*Görev ayrıntıları*: Alıntıdaki Danıştay kararının karar tarihi nedir?

*Alıntı*:
☆ ☆ ☆ ☆ ☆ ☆ ☆
Abaküs Yazılım
13. Daire
Esas No: 2019/1401
Karar No: 2021/2612
Karar Tarihi: 01.07.2021

Danıştay 13. Daire 2019/1401 Esas 2021/2612 Karar Sayılı İlamı

T.C.
D A N I Ş T A Y
ONÜÇÜNCÜ DAİRE
Esas No:2019/1401
Karar No:2021/2612

TEMYİZ EDEN (DAVACI) : … Petrolcülük Sanayi Anonim Şirketi
VEKİLİ : Av. …

KARŞI TARAF (DAVALI) : … Kurumu
VEKİLİ : Av. …

İSTEMİN KONUSU : … Bölge İdare Mahkemesi … İdari Dava Dairesi'nin … tarih ve E:…, K:… sayılı kararının temyizen incelenerek bozulması istenilmektedir.
☆ ☆ ☆ ☆ ☆ ☆ ☆
*Verilen kayıtlar*:
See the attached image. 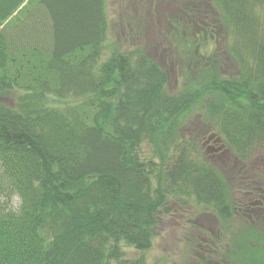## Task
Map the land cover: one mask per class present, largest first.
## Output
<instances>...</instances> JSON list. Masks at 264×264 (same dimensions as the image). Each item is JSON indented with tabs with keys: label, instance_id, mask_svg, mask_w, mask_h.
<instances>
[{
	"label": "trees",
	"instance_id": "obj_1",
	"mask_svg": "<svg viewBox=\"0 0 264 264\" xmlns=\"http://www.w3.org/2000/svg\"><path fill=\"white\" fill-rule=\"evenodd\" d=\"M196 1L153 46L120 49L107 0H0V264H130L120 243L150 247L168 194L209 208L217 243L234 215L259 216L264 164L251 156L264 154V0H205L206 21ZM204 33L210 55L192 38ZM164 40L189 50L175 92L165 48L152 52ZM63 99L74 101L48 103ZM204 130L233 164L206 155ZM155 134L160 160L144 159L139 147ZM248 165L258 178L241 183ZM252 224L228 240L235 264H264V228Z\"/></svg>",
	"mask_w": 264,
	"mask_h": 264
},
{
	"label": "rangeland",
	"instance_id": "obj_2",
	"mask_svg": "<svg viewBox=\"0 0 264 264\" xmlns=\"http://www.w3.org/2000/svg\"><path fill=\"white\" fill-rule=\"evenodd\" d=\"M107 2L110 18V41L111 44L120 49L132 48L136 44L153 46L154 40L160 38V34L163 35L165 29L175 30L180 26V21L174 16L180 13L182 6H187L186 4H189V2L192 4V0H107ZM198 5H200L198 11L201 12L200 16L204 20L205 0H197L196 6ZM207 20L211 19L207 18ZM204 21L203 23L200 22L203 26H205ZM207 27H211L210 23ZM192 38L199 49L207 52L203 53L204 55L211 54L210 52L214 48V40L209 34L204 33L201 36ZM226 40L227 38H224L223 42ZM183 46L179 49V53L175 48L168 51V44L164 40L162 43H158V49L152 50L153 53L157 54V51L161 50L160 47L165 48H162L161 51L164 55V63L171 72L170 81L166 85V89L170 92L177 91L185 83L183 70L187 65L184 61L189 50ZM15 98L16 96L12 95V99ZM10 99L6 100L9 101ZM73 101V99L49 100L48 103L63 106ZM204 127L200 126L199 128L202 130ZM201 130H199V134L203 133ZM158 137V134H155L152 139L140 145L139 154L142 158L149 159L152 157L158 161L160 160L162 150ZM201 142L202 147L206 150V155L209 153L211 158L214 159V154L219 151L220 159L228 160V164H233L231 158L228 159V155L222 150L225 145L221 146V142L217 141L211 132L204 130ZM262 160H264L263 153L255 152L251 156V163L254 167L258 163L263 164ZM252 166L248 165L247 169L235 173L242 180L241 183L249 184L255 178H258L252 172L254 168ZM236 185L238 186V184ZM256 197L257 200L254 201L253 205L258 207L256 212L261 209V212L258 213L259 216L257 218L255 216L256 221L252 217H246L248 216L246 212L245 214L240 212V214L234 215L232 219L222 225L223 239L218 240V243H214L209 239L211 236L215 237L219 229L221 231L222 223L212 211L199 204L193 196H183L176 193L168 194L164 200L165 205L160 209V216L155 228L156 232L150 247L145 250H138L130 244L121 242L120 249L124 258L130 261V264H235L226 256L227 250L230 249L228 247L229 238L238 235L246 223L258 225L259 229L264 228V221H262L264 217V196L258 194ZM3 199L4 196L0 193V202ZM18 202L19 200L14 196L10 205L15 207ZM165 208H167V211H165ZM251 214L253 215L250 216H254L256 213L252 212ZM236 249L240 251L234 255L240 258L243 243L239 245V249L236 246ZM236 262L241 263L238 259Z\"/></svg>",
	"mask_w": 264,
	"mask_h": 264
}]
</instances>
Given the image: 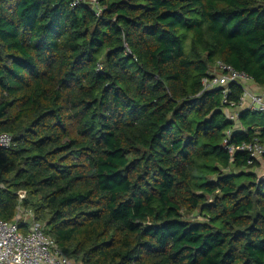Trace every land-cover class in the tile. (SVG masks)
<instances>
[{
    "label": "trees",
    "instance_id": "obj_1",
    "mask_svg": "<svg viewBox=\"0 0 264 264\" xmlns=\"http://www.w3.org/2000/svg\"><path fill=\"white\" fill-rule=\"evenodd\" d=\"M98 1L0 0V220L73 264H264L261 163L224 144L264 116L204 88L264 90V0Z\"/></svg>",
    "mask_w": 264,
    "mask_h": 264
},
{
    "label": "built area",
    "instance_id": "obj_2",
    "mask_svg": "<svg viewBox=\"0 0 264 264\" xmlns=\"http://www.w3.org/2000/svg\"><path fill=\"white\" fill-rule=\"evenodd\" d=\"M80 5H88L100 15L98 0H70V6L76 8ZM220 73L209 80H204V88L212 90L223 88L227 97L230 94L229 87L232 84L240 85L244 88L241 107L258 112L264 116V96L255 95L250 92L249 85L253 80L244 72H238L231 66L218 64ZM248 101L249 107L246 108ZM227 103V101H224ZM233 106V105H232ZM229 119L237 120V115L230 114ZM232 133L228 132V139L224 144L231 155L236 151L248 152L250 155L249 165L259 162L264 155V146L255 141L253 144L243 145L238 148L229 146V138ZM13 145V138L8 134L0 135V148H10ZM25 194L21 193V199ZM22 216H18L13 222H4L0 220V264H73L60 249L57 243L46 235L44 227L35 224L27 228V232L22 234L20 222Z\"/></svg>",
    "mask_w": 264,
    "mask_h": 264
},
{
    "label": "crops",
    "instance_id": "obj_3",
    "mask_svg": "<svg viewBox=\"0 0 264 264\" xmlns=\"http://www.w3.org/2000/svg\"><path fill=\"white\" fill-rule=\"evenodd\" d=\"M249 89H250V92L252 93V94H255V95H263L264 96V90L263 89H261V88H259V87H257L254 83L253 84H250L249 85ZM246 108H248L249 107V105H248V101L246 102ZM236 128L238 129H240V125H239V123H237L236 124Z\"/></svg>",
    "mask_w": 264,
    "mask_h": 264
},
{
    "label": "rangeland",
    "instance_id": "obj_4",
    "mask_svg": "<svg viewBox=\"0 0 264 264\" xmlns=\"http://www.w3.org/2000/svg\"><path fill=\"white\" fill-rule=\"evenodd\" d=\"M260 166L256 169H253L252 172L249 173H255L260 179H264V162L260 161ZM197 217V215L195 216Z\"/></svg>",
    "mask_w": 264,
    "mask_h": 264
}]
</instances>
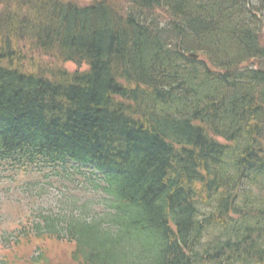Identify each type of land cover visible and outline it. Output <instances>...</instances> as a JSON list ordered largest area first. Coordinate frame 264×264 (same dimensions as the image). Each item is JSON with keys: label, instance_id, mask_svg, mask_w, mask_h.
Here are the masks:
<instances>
☆ ☆ ☆ ☆ ☆ ☆ ☆
*Alıştırmanın cevabı*: 01.07.2021